Family will challenge license
The descendants of the man whose name this village in Monroe and part of the town of Woodbury is named after, say they control the deed on which a casino is proposed next to the Harriman train station in the village of Woodbury by Caesar's and developer David Flaum

That deed, said their lawyer James Sweeney, specifically prevents the construction of a hotel, and therefore prevents the related casino.

The deed restrictions were conveyed by the late W. Averill Harriman, former governor of New York.

In a letter to the Resort Gaming Facility Location Board of the New York State Commission, which will determining where up to two casinos will be located in either Sullivan, Orange or Ulster counties, Sweeney called on the board not to approve the Woodbury casino.

Sweeney said the Harriman family is determined to challenge the casino in court if a license is approved.

Separate properties
But the developer's spokesperson James Freedland says the casino and the hotel are on separate parcels next to each other. The casino is on land where the deed restricts a hotel, while the hotel is on land without the deed restrictions.

Sweeney said the hotel can't be built without the casino and that the deed states that the land where the casino will be built is prevented from ever being used as a hotel or for hotel purposes.

'Joined at the hip'
It is the word purposes which Sweeney said should stop the casino.

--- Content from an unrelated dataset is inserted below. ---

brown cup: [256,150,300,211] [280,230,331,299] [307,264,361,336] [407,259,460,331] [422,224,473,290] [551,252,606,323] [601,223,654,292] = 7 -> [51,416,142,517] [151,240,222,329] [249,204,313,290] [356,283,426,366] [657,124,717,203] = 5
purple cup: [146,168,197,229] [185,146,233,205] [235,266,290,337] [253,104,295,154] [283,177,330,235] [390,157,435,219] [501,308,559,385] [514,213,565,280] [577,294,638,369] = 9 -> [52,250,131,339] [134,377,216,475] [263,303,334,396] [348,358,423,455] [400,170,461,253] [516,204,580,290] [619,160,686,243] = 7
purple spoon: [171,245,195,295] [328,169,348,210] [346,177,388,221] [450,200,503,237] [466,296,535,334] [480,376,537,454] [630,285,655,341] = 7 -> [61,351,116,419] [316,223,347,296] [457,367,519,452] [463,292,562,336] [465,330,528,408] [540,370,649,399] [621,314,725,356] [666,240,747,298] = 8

"These are casino hotels," he said. "They are one and the same. They are joined at the hip."

Sweeney wrote in his letter that the Harriman family is "resolute in their determination to honor the legacy set in motion long ago to preserve the compelling beauty of the Ramapo Valley."

Sweeney called the proposed casino a "huge and very intrusive facility."

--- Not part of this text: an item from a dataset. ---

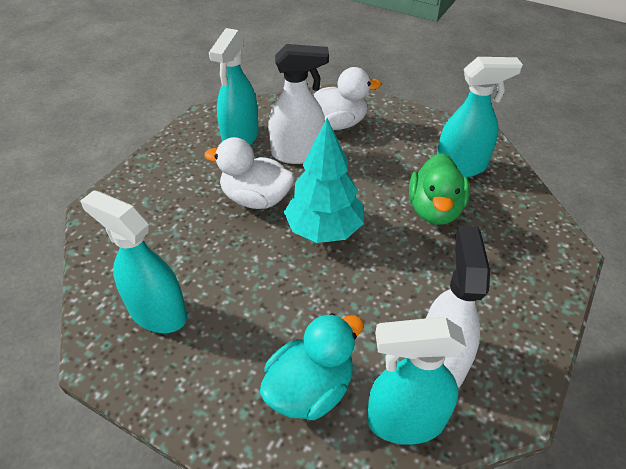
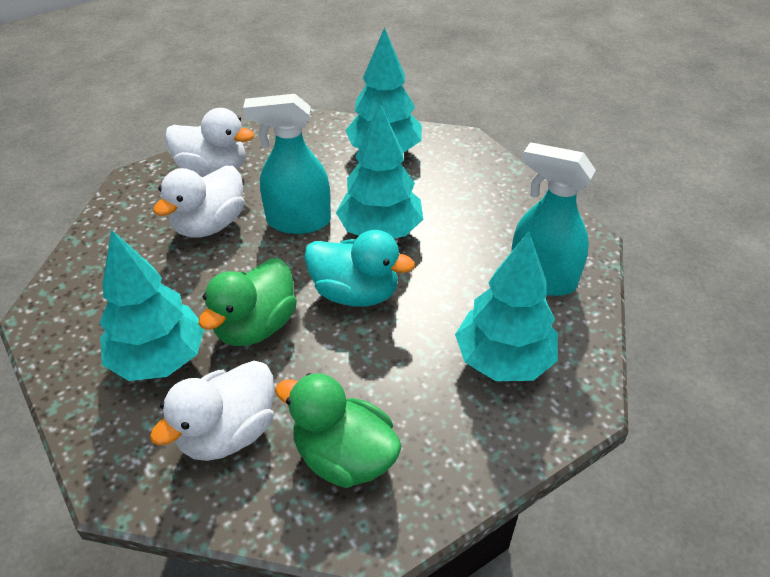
green duck: [409,153,470,225] = 1 -> [199,259,297,346] [275,373,402,488] = 2
turquoise spray bottle: [80,190,187,333] [209,28,259,145] [367,317,466,445] [437,57,523,177] = 4 -> [243,94,331,234] [511,142,596,296] = 2
turquoise tree: [284,118,364,243] = 1 -> [99,229,204,381] [336,103,423,238] [345,27,422,153] [455,232,558,381] = 4
white duck: [204,137,294,209] [313,67,381,130] = 2 -> [150,361,274,461] [153,166,244,238] [165,108,254,176] = 3
white spray bottle: [268,44,329,164] [426,226,490,388] = 2 -> none = 0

While Freedland declined to be quoted for this article, he cited a 2006 letter written by Sweeney in which he states that the deed restriction for the property in question may not be enforceable.

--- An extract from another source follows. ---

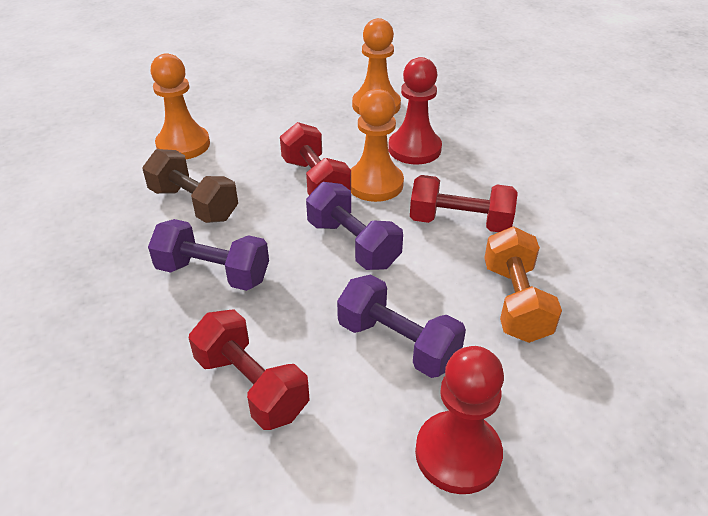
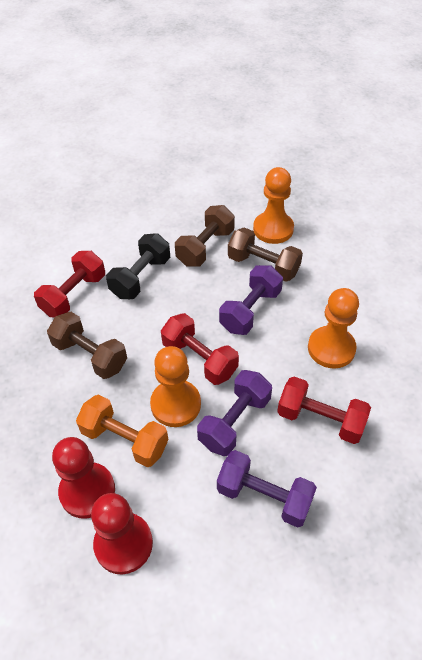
black dumbbell: none = 0 -> [106,233,170,299] = 1
brown dumbbell: [142,149,238,223] = 1 -> [47,312,127,379] [175,205,235,267] [228,228,303,282] = 3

Sweeney said the family was willing to allow a commercial development on the site at the time, but that development didn't go through.

'Massive intrusion'
Sweeney said the Harriman family was contacted numerous times by representatives of Flaum in an attempt to get out of the deed restrictions for the casino proposal, but rejected the idea. Sweeney cited the size of the casino as the reason. "It would be a massive intrusion into the Ramapo Valley," he said. He also said the casino would also impact a wetland on the property.